To get the most out of working with an AIA architect, it's important to communicate your needs and preferences. Pre-planning and open communication help your architect create the most appropriate design solutions for your project.
Following are issues to consider that can help you start a productive dialogue.
A building or renovation project involves present and future economic commitments. Once your project is complete, furnishings, day-to-day operations, maintenance and future repairs add to the total cost. Your architect can help you develop a realistic estimate through a life-cycle cost analysis, which calculates expected future operating and maintenance costs. Decide what's affordable, or limit the budget and make this cost limitation part of the architect's written agreement.
Consider what you want both aesthetically and functionally from your project.
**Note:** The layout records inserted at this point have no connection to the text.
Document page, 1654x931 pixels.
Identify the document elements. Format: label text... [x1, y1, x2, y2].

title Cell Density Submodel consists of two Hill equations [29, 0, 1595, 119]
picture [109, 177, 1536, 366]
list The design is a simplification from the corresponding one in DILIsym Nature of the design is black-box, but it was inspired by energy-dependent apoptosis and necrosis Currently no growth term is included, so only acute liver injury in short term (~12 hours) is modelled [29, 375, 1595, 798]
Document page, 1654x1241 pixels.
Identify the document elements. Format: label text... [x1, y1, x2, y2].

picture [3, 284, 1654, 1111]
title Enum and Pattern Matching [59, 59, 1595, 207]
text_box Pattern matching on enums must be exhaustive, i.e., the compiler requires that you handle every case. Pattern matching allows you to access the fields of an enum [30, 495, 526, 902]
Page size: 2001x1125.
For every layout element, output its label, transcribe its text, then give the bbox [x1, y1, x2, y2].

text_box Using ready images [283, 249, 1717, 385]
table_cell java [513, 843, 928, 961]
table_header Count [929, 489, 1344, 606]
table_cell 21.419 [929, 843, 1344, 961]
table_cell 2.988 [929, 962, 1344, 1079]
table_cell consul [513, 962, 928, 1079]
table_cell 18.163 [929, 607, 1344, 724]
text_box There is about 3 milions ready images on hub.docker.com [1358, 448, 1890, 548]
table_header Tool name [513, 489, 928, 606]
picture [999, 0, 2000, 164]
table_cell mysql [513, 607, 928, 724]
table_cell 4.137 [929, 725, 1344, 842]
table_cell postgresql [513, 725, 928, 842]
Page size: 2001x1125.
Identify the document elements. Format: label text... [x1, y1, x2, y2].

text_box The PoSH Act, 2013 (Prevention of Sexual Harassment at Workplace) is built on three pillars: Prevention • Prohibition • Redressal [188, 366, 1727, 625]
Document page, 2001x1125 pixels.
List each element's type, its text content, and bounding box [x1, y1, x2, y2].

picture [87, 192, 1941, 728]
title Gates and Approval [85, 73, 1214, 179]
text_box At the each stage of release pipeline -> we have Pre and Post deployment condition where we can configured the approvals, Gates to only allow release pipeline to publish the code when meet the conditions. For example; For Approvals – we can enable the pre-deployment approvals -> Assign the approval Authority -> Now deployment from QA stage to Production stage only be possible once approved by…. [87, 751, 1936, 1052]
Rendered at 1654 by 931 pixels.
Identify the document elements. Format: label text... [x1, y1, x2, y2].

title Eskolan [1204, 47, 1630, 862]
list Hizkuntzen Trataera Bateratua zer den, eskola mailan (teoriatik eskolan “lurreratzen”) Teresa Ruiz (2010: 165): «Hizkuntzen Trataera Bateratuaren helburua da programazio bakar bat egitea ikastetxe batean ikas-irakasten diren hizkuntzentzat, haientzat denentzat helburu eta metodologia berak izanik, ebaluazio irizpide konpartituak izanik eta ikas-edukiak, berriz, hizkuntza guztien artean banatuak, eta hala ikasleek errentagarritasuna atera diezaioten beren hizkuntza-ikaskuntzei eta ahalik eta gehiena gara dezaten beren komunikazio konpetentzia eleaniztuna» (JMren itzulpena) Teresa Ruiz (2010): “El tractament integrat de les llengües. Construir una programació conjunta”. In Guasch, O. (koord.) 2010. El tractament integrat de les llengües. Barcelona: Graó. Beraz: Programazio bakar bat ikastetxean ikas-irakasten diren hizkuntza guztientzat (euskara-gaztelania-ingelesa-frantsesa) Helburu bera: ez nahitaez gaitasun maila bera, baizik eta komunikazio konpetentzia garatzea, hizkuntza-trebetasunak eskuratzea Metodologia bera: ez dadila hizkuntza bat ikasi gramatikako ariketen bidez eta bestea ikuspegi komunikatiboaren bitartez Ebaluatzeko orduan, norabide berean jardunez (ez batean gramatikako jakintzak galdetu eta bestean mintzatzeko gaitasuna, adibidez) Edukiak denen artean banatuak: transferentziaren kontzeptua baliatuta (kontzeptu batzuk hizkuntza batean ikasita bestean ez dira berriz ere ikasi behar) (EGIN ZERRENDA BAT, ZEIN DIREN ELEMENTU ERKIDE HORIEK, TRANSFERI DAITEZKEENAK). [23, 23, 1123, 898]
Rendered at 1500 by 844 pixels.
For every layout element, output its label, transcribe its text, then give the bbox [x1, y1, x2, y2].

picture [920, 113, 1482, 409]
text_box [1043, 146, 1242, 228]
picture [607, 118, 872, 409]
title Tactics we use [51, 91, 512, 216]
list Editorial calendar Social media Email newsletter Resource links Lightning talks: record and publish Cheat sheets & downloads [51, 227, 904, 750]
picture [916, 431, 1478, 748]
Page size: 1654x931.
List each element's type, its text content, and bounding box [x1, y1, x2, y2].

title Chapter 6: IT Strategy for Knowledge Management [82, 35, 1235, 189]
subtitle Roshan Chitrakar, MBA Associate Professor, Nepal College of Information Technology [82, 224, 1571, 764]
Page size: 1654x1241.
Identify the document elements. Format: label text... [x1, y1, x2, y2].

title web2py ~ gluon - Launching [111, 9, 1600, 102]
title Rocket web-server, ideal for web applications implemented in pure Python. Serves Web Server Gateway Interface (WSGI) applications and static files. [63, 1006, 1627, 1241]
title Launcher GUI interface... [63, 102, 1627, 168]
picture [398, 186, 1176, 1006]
What is the time frame for occupying the structure? What are the indoor and outdoor space requirements or the likely movements and interactions of those using the building? Answering these questions will not only save time with your architect, but provide insight into uses and operating conditions.
Think about what you need from a site. If you've chosen or are considering specific sites, begin to match your list of needs to what the actual properties offer. Your architect can identify unusual or troublesome site conditions such as soil irregularities, drainage difficulties, or problematic slopes. You and your architect will also make site decisions involving orientation and design, depending on your specific preferences, such as the use of sun for heating.
For residential design projects, your architect will consider aspects of your lifestyle, like your desire for privacy, plans for family, entertaining needs and interest in gardening. In addition to your immediate requirements, discuss your thoughts or expectations concerning future uses of your home. While concrete answers may be elusive, including them in discussion can enlighten your architect's design.